[Data for the task]:
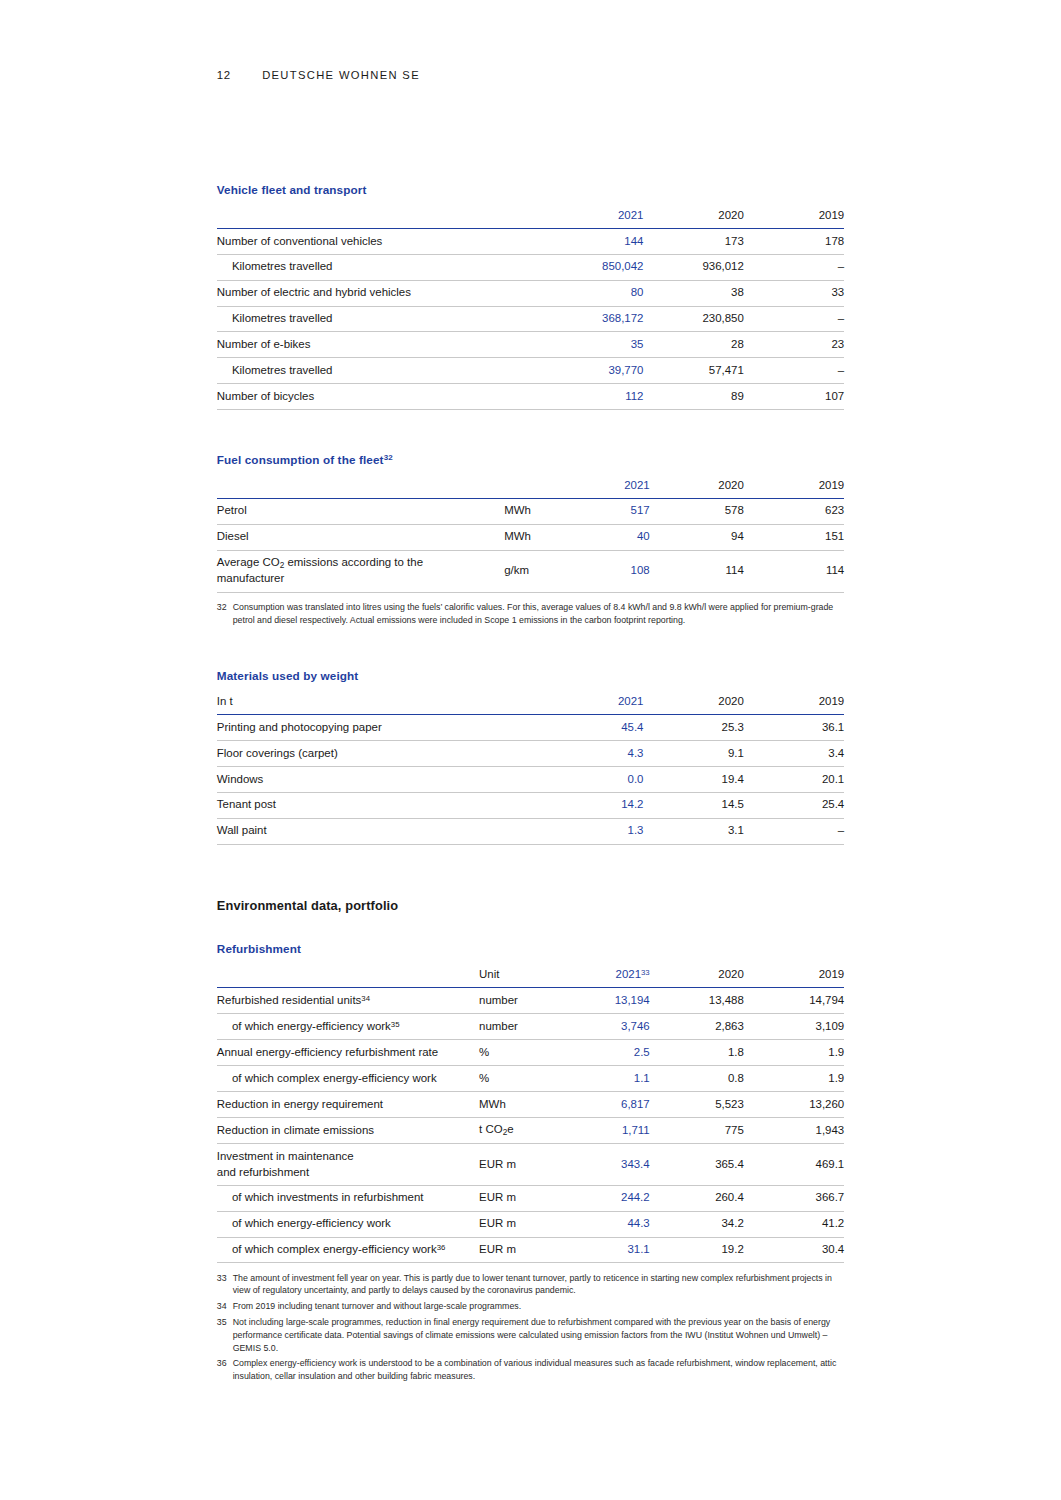12 DEUTSCHE WOHNEN SE
Vehicle fleet and transport
| | 2021 | 2020 | 2019 |
| --- | --- | --- | --- |
| Number of conventional vehicles | 144 | 173 | 178 |
| Kilometres travelled | 850,042 | 936,012 | – |
| Number of electric and hybrid vehicles | 80 | 38 | 33 |
| Kilometres travelled | 368,172 | 230,850 | – |
| Number of e-bikes | 35 | 28 | 23 |
| Kilometres travelled | 39,770 | 57,471 | – |
| Number of bicycles | 112 | 89 | 107 |
Fuel consumption of the fleet32
| | | 2021 | 2020 | 2019 |
| --- | --- | --- | --- | --- |
| Petrol | MWh | 517 | 578 | 623 |
| Diesel | MWh | 40 | 94 | 151 |
| Average CO 2 emissions according to the manufacturer | g/km | 108 | 114 | 114 |
32 Consumption was translated into litres using the fuels’ calorific values. For this, average values of 8.4 kWh/l and 9.8 kWh/l were applied for premium-grade petrol and diesel respectively. Actual emissions were included in Scope 1 emissions in the carbon footprint reporting.
Materials used by weight
| In t | 2021 | 2020 | 2019 |
| --- | --- | --- | --- |
| Printing and photocopying paper | 45.4 | 25.3 | 36.1 |
| Floor coverings (carpet) | 4.3 | 9.1 | 3.4 |
| Windows | 0.0 | 19.4 | 20.1 |
| Tenant post | 14.2 | 14.5 | 25.4 |
| Wall paint | 1.3 | 3.1 | – |
Environmental data, portfolio
Refurbishment
| | Unit | 2021 33 | 2020 | 2019 |
| --- | --- | --- | --- | --- |
| Refurbished residential units 34 | number | 13,194 | 13,488 | 14,794 |
| of which energy-efficiency work 35 | number | 3,746 | 2,863 | 3,109 |
| Annual energy-efficiency refurbishment rate | % | 2.5 | 1.8 | 1.9 |
| of which complex energy-efficiency work | % | 1.1 | 0.8 | 1.9 |
| Reduction in energy requirement | MWh | 6,817 | 5,523 | 13,260 |
| Reduction in climate emissions | t CO 2 e | 1,711 | 775 | 1,943 |
| Investment in maintenance and refurbishment | EUR m | 343.4 | 365.4 | 469.1 |
| of which investments in refurbishment | EUR m | 244.2 | 260.4 | 366.7 |
| of which energy-efficiency work | EUR m | 44.3 | 34.2 | 41.2 |
| of which complex energy-efficiency work 36 | EUR m | 31.1 | 19.2 | 30.4 |
33 The amount of investment fell year on year. This is partly due to lower tenant turnover, partly to reticence in starting new complex refurbishment projects in view of regulatory uncertainty, and partly to delays caused by the coronavirus pandemic.
34 From 2019 including tenant turnover and without large-scale programmes.
35 Not including large-scale programmes, reduction in final energy requirement due to refurbishment compared with the previous year on the basis of energy performance certificate data. Potential savings of climate emissions were calculated using emission factors from the IWU (Institut Wohnen und Umwelt) – GEMIS 5.0.
36 Complex energy-efficiency work is understood to be a combination of various individual measures such as facade refurbishment, window replacement, attic insulation, cellar insulation and other building fabric measures.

[Task to carry out]: Images stay out, but the rest of the records must be retyped exactly.

[Result below]:
12 DEUTSCHE WOHNEN SE
Vehicle fleet and transport
| | 2021 | 2020 | 2019 |
| --- | --- | --- | --- |
| Number of conventional vehicles | 144 | 173 | 178 |
| Kilometres travelled | 850,042 | 936,012 | – |
| Number of electric and hybrid vehicles | 80 | 38 | 33 |
| Kilometres travelled | 368,172 | 230,850 | – |
| Number of e-bikes | 35 | 28 | 23 |
| Kilometres travelled | 39,770 | 57,471 | – |
| Number of bicycles | 112 | 89 | 107 |
Fuel consumption of the fleet32
| | | 2021 | 2020 | 2019 |
| --- | --- | --- | --- | --- |
| Petrol | MWh | 517 | 578 | 623 |
| Diesel | MWh | 40 | 94 | 151 |
| Average CO 2 emissions according to the manufacturer | g/km | 108 | 114 | 114 |
32 Consumption was translated into litres using the fuels’ calorific values. For this, average values of 8.4 kWh/l and 9.8 kWh/l were applied for premium-grade petrol and diesel respectively. Actual emissions were included in Scope 1 emissions in the carbon footprint reporting.
Materials used by weight
| In t | 2021 | 2020 | 2019 |
| --- | --- | --- | --- |
| Printing and photocopying paper | 45.4 | 25.3 | 36.1 |
| Floor coverings (carpet) | 4.3 | 9.1 | 3.4 |
| Windows | 0.0 | 19.4 | 20.1 |
| Tenant post | 14.2 | 14.5 | 25.4 |
| Wall paint | 1.3 | 3.1 | – |
Environmental data, portfolio
Refurbishment
| | Unit | 2021 33 | 2020 | 2019 |
| --- | --- | --- | --- | --- |
| Refurbished residential units 34 | number | 13,194 | 13,488 | 14,794 |
| of which energy-efficiency work 35 | number | 3,746 | 2,863 | 3,109 |
| Annual energy-efficiency refurbishment rate | % | 2.5 | 1.8 | 1.9 |
| of which complex energy-efficiency work | % | 1.1 | 0.8 | 1.9 |
| Reduction in energy requirement | MWh | 6,817 | 5,523 | 13,260 |
| Reduction in climate emissions | t CO 2 e | 1,711 | 775 | 1,943 |
| Investment in maintenance and refurbishment | EUR m | 343.4 | 365.4 | 469.1 |
| of which investments in refurbishment | EUR m | 244.2 | 260.4 | 366.7 |
| of which energy-efficiency work | EUR m | 44.3 | 34.2 | 41.2 |
| of which complex energy-efficiency work 36 | EUR m | 31.1 | 19.2 | 30.4 |
33 The amount of investment fell year on year. This is partly due to lower tenant turnover, partly to reticence in starting new complex refurbishment projects in view of regulatory uncertainty, and partly to delays caused by the coronavirus pandemic.
34 From 2019 including tenant turnover and without large-scale programmes.
35 Not including large-scale programmes, reduction in final energy requirement due to refurbishment compared with the previous year on the basis of energy performance certificate data. Potential savings of climate emissions were calculated using emission factors from the IWU (Institut Wohnen und Umwelt) – GEMIS 5.0.
36 Complex energy-efficiency work is understood to be a combination of various individual measures such as facade refurbishment, window replacement, attic insulation, cellar insulation and other building fabric measures.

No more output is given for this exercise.